== Source material

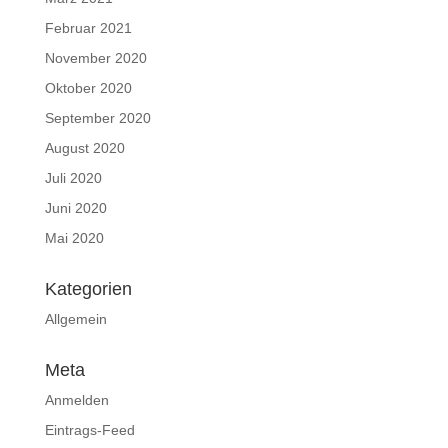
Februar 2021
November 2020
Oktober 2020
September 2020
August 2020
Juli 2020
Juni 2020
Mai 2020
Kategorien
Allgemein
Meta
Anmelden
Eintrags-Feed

====
== Source material

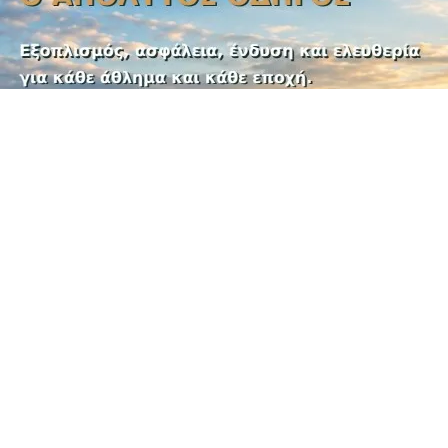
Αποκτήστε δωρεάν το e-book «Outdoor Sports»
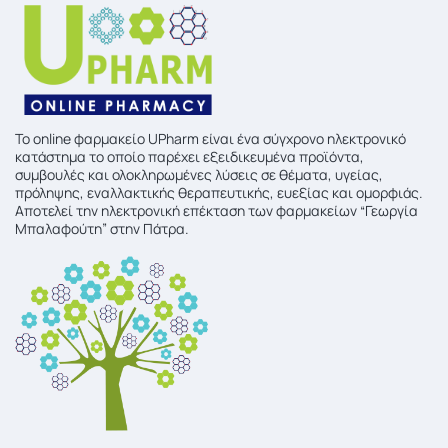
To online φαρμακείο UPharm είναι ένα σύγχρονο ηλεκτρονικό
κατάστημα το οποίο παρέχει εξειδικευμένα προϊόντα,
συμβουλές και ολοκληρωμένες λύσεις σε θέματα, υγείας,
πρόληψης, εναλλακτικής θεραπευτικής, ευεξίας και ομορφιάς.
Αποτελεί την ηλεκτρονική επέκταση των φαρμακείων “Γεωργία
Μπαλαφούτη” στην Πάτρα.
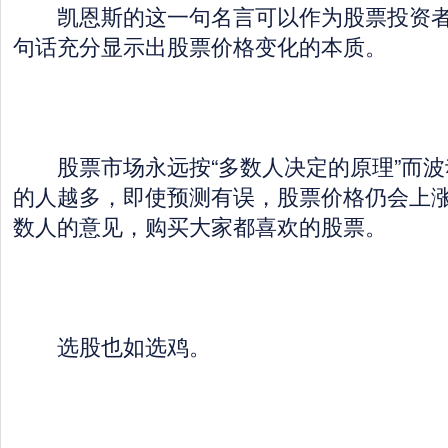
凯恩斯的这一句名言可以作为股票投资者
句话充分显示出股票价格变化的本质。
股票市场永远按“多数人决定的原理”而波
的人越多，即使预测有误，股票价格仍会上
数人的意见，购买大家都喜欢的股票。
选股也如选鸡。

====

### [Task details]
Please reproduce, word for word, the lines of the data between the one holding "Februar 2021" and the one holding "Eintrags-Feed", inclusive.

### [Task response]
Februar 2021
November 2020
Oktober 2020
September 2020
August 2020
Juli 2020
Juni 2020
Mai 2020
Kategorien
Allgemein
Meta
Anmelden
Eintrags-Feed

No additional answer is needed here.